Sen. Elizabeth Warren is planning a significant expansion of her presidential campaign, airing more ads and beefing up her staffing, a move that comes as the Massachusetts Democrat hopes to build on momentum that has placed her at or near the top of a growing number of polls.

Heading into the fall, Warren said she plans to roll out an “eight-figure” ad push in early primary states and to build on organizing efforts in later-voting states like Minnesota, Maine and California, according to an email sent to supporters Tuesday morning.

Warren — whose largest campaign expense so far has been staffing — will soon launch more than $10 million worth of digital and television ads in Iowa, New Hampshire, Nevada and South Carolina. Those are the first four states to cast votes in the upcoming primary season, making it critical for any candidate to have a good showing there.

Warren’s campaign declined to specify the spending breakdown between digital and television ads, but said the focus would be on digital first, with airtime reserved for television ads over the next few months. The ads focus on a familiar theme from Warren’s core message: that she’s not afraid to take on government corruption.

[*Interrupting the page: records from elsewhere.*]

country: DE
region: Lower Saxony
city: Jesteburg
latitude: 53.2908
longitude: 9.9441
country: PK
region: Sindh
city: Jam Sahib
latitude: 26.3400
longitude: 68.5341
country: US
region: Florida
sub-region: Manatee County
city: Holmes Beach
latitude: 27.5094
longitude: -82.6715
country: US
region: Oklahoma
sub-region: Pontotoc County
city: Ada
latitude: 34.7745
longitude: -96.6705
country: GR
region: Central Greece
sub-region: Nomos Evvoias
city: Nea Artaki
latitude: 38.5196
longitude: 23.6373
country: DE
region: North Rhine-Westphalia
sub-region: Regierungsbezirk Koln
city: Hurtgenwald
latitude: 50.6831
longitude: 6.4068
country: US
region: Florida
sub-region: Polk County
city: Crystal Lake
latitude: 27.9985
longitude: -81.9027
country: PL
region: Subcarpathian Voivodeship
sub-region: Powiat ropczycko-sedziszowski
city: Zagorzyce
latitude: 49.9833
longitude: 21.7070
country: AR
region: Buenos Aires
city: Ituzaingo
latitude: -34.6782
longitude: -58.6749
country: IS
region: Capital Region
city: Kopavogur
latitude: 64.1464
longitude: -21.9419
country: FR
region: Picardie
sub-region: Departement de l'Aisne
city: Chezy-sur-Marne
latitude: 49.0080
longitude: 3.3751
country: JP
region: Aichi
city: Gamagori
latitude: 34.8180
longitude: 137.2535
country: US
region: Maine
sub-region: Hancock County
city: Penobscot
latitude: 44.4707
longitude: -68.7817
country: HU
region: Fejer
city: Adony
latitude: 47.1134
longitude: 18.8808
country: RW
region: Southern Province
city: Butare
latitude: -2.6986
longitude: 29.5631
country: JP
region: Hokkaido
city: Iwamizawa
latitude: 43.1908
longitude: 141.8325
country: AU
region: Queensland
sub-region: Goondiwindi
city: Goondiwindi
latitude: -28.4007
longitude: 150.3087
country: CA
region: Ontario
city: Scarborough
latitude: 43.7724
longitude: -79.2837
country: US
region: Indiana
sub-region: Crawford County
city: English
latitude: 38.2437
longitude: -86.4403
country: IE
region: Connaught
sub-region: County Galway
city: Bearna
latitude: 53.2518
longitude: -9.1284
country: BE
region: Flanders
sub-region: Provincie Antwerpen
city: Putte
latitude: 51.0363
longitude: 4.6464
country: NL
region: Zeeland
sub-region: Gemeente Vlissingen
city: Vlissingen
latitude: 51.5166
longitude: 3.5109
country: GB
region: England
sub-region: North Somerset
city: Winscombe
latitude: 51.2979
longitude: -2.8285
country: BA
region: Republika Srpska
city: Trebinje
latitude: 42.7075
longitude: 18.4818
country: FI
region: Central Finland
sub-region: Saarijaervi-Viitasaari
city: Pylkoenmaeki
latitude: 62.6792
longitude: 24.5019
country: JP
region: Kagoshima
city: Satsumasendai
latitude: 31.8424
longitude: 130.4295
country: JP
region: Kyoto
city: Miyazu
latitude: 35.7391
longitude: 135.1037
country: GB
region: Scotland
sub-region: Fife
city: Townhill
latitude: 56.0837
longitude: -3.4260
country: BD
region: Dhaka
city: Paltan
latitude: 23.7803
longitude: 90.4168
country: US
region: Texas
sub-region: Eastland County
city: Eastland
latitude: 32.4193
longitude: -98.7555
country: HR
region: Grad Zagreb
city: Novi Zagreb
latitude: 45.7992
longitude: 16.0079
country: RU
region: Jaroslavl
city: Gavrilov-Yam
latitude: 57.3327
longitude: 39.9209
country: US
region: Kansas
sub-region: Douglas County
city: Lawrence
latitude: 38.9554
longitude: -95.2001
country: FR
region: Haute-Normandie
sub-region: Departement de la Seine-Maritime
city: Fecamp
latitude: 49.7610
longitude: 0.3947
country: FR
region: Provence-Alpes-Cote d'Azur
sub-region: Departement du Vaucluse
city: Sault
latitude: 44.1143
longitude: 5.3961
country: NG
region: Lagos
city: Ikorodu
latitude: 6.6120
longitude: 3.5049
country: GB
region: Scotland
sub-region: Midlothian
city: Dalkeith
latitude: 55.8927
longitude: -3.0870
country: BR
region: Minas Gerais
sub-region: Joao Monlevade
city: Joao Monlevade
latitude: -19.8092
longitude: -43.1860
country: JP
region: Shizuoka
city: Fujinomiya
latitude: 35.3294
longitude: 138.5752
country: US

“It will be more digital than old-school broadcast television, and we have built an in-house staff to produce videos and ads rather than adopt the consultant-driven approach of other campaigns,” campaign manager Roger Lau said in the Tuesday email.

The foray into television advertising marks a shift for Warren, who eschewed TV ads in her 2018 reelection bid for the Senate. It reflects the challenge of running a nationwide presidential campaign, rather than focusing on a single state where the candidate is already well-known.

The announcement comes as Warren is moving toward the top of polls in Iowa and New Hampshire, though the race remains fluid. But her campaign is also seeking to show it’s building strength in states that are not in the first wave of primaries and caucuses.

State directors and organizers will be hired in places like Minnesota, Texas and Florida, the memo said, adding that the moves were designed in part to help Democrats win downballot races.

“We’re putting boots on the ground in places like Michigan and Minnesota, which will help flip state legislatures to Democratic control,” Lau wrote. “And we’re continuing to build the future of our party by investing in states like Texas and Florida.”

Warren has recently gained momentum in the packed Democratic primary field. Last week, she addressed her largest crowd yet — about 20,000 in Manhattan’s Washington Square Park — in a speech that hailed the political power of female-led organizing.

Last week, a poll from the Des Moines Register, CNN and Mediacom showed Warren about even with former vice president Joe Biden in Iowa, while a Monmouth University poll released Tuesday showed she had made significant gains in New Hampshire since May.

Annie Linskey contributed to this report.